Lukman mengatakan, pihaknya akan bekerja sama dengan KPK untuk mengungkap kasus ini. Ia juga mengaku siap untuk dipanggil sebagai saksi bila diperlukan.

oleh Ratu Annisaa SuryasumiratDiterbitkan 16 Maret 2019, 22:05 WIB
Menteri Agama Lukman Hakim Saifuddin saat mengikuti raker dengan Komisi VIII DPR di Senayan, Jakarta (24/5). Dalam rapat ini, Menteri Agama mengklarifikasi tentang daftar 200 mubaligh. (Liputan6.com/JohanTallo)

Liputan6.com, Jakarta - Menteri Agama Lukman Hakim Saifuddin meminta maaf dan menyatakan kekecewaannya atas tertangkapnya Ketua Umum Partai Persatuan Pembangunan (PPP) Romahurmuziy atau Rommy oleh Komisi Pemberantasan Korupsi (KPK). Apalagi, Romahurmuziy ditangkap atas dugaan jual beli jabatan di Kementerian Agama.

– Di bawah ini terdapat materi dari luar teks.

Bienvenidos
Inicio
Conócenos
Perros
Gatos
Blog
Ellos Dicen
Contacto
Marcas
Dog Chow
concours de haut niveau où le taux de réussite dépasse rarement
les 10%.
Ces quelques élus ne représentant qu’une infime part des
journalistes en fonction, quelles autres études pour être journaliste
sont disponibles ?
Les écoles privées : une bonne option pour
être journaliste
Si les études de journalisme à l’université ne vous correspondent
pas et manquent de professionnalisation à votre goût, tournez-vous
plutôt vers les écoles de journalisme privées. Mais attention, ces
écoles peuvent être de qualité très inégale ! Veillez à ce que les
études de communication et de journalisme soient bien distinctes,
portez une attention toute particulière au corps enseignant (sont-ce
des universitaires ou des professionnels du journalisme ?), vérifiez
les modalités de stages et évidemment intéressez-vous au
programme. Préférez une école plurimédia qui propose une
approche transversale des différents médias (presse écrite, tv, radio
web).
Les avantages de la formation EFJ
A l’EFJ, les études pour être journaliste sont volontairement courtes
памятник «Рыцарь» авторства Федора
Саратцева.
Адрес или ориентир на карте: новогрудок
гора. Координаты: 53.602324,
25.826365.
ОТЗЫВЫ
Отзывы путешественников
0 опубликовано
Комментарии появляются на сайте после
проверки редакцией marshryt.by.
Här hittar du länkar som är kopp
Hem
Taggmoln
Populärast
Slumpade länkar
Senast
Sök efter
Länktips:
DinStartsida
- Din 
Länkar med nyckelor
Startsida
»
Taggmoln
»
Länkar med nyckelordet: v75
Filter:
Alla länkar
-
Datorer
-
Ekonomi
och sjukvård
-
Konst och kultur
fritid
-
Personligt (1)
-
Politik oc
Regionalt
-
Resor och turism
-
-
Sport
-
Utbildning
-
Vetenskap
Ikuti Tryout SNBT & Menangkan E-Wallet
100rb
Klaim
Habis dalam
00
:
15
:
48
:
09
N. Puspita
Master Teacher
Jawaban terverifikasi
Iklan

Lukman mengatakan, pihaknya akan bekerja sama dengan KPK untuk mengungkap kasus ini. Ia juga mengaku siap untuk dipanggil sebagai saksi bila diperlukan.

Menurutnya, hal ini adalah sebuah pelajaran berharga untuk Kemenag dalam meningkatkan integritasnya.

"Itu nggak perlu ditanyakan lagi. Eksplisit saya mengatakan, kita semua di Kemenag akan mendukung penuh seluruh upaya mengungkap dan menuntaskan kasus ini secepat-cepatnya," tutur Lukman di Kantor Kemenag, Thamrin, Jakarta, Sabtu (16/3/2019).

Saksikan video pilihan di bawah ini:

Jual Beli Jabatan

Sebelumnya, Rommy ditetapkan sebagai tersangka dugaan beli jabatan bersama dua orang lainnya, yaitu Kepala Kantor Kemenag Kabupaten Gresik, Muhammad Muafaq Wirahadi (MFQ) dan Kepala Kantor Wilayah (Kakanwil) Kemenag Provinsi Jawa Timur (Jatim), Haris Hasanuddin (HRS).‎

Keduanya diduga sebagai pemberi suap terhadap Rommy.